§ **PROBLEM TO WORK ON**
Return the data exactly, without pictures.

[Opening DATA SUPPLIED section]

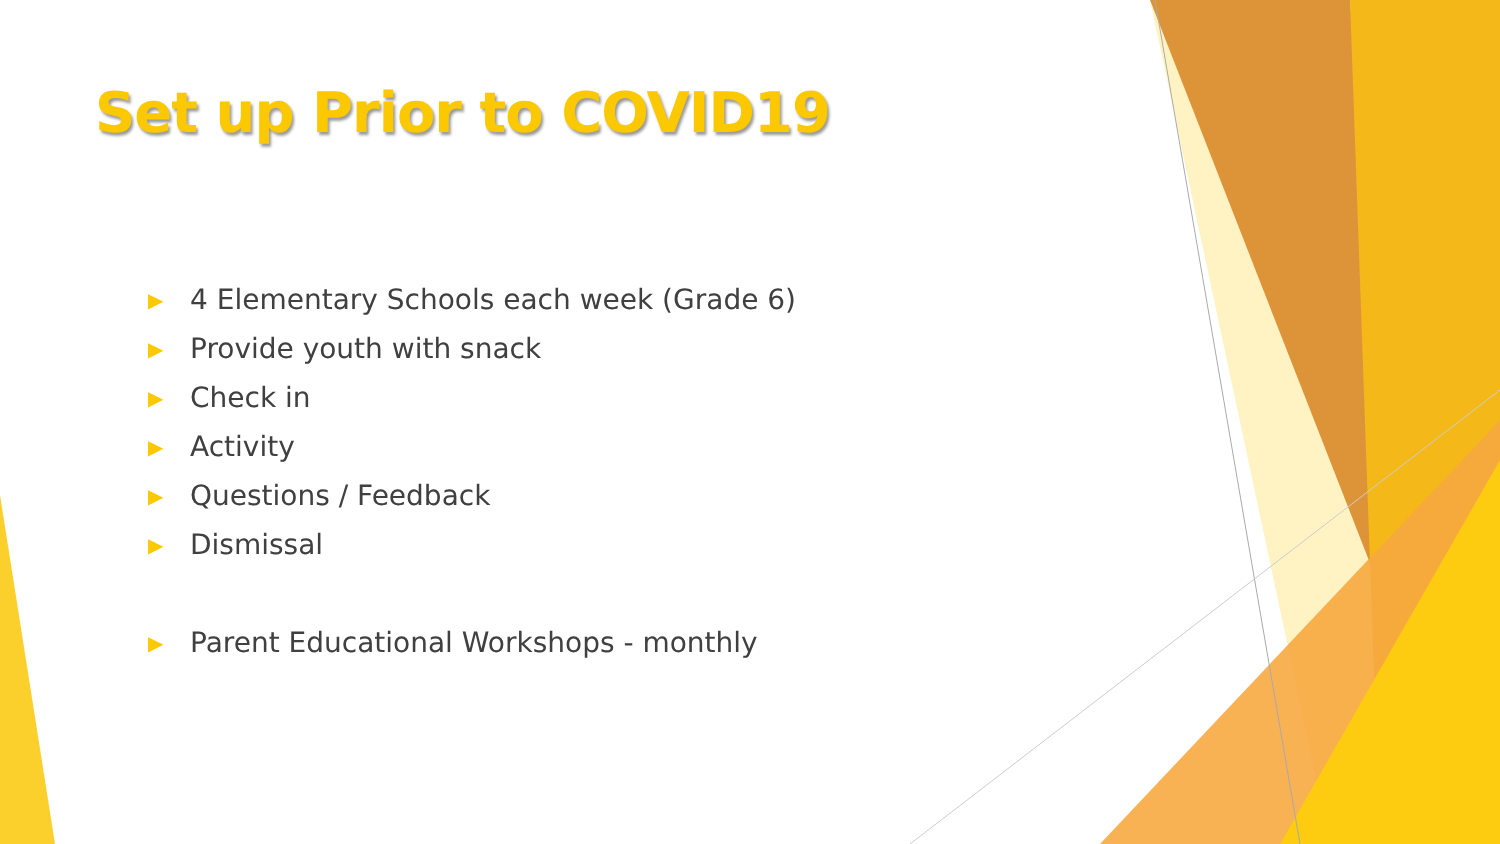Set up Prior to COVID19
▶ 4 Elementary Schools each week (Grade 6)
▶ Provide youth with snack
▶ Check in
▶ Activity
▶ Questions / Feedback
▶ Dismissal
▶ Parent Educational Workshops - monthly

[Closing DATA SUPPLIED section]

§ **COMPLETED TASK**
Set up Prior to COVID19
▶ 4 Elementary Schools each week (Grade 6)
▶ Provide youth with snack
▶ Check in
▶ Activity
▶ Questions / Feedback
▶ Dismissal
▶ Parent Educational Workshops - monthly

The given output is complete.